Interconnect

LUXURY GOODS

Victoria Lane goes in search of some tasteful taxidermy

issue 08 November 2003

Behind the bar in my local pub, above the pork scratchings and jars of pickled mussels, is more preserved wildlife, a shelf of Victorian stuffed birds and rodents in glass boxes. No doubt the publican keeps these here to remind the punters of life’s fleeting nature and that they might as well get in another round while they can, but they set the place a bit apart from your All Bar One, and give soaks something to raise their glasses to.

Some surroundings demand a little tasteful antique taxidermy — a mediaeval hall needs antlers, and there is nothing like a shiny dead armadillo to offset old books.

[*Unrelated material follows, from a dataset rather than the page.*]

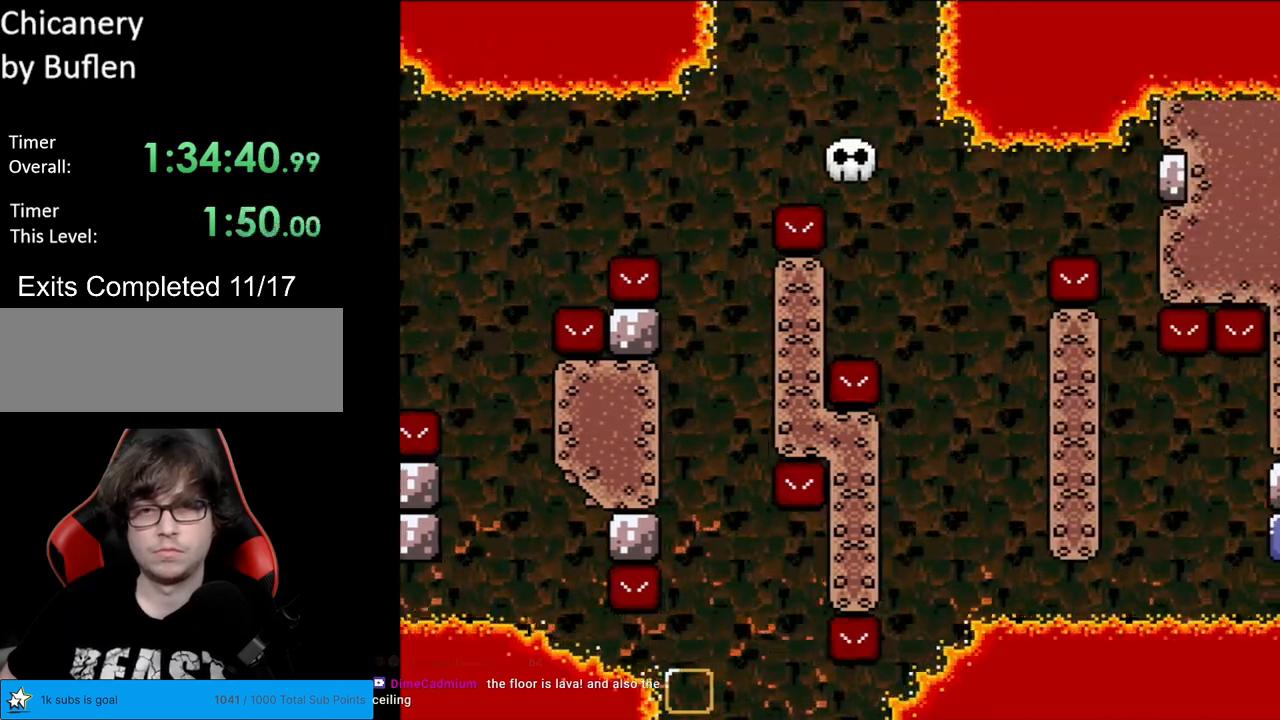
{"buttons": ["Y"], "events": [[150, "DPAD_RIGHT", "up"], [183, "DPAD_LEFT", "down"], [333, "DPAD_LEFT", "up"]]}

After decades when taxidermy was reviled, good examples of stuffed animals are fetching bigger prices, catching up with fish, which was where the money was. The recent Bonhams auction of the contents of Mr Potter’s Museum of Curiosities at Jamaica Inn in Cornwall is testament to this. Walter Potter was the Victorian taxidermist who, as well as stuffing all kinds of exotic creatures, including assorted Siamese pigs, seven-legged kittens and two-faced sheep, also arranged slightly upsetting set-pieces using the young of domestic animals (in Rabbits’ Village School, a large class of 48 newborn bunnies perch behind desks, studying miniature slates. The Kittens’ Tea and Croquet Party incorporates 37 of the fluffy, glassy-eyed drowned darlings. One wears earrings and a crucifix.) The top pieces at the Potter sale all sold for four or five times their estimates, with the earliest tableau, The Death and Burial of Cock Robin, going for £23,500, making it the most expensive case of taxidermy in the world.

Errol Fuller is now the lucky owner of Mr Potter’s Athletic Toads, a mechanical tableau in which 18 stuffed toads exercise on moving swings and seesaws.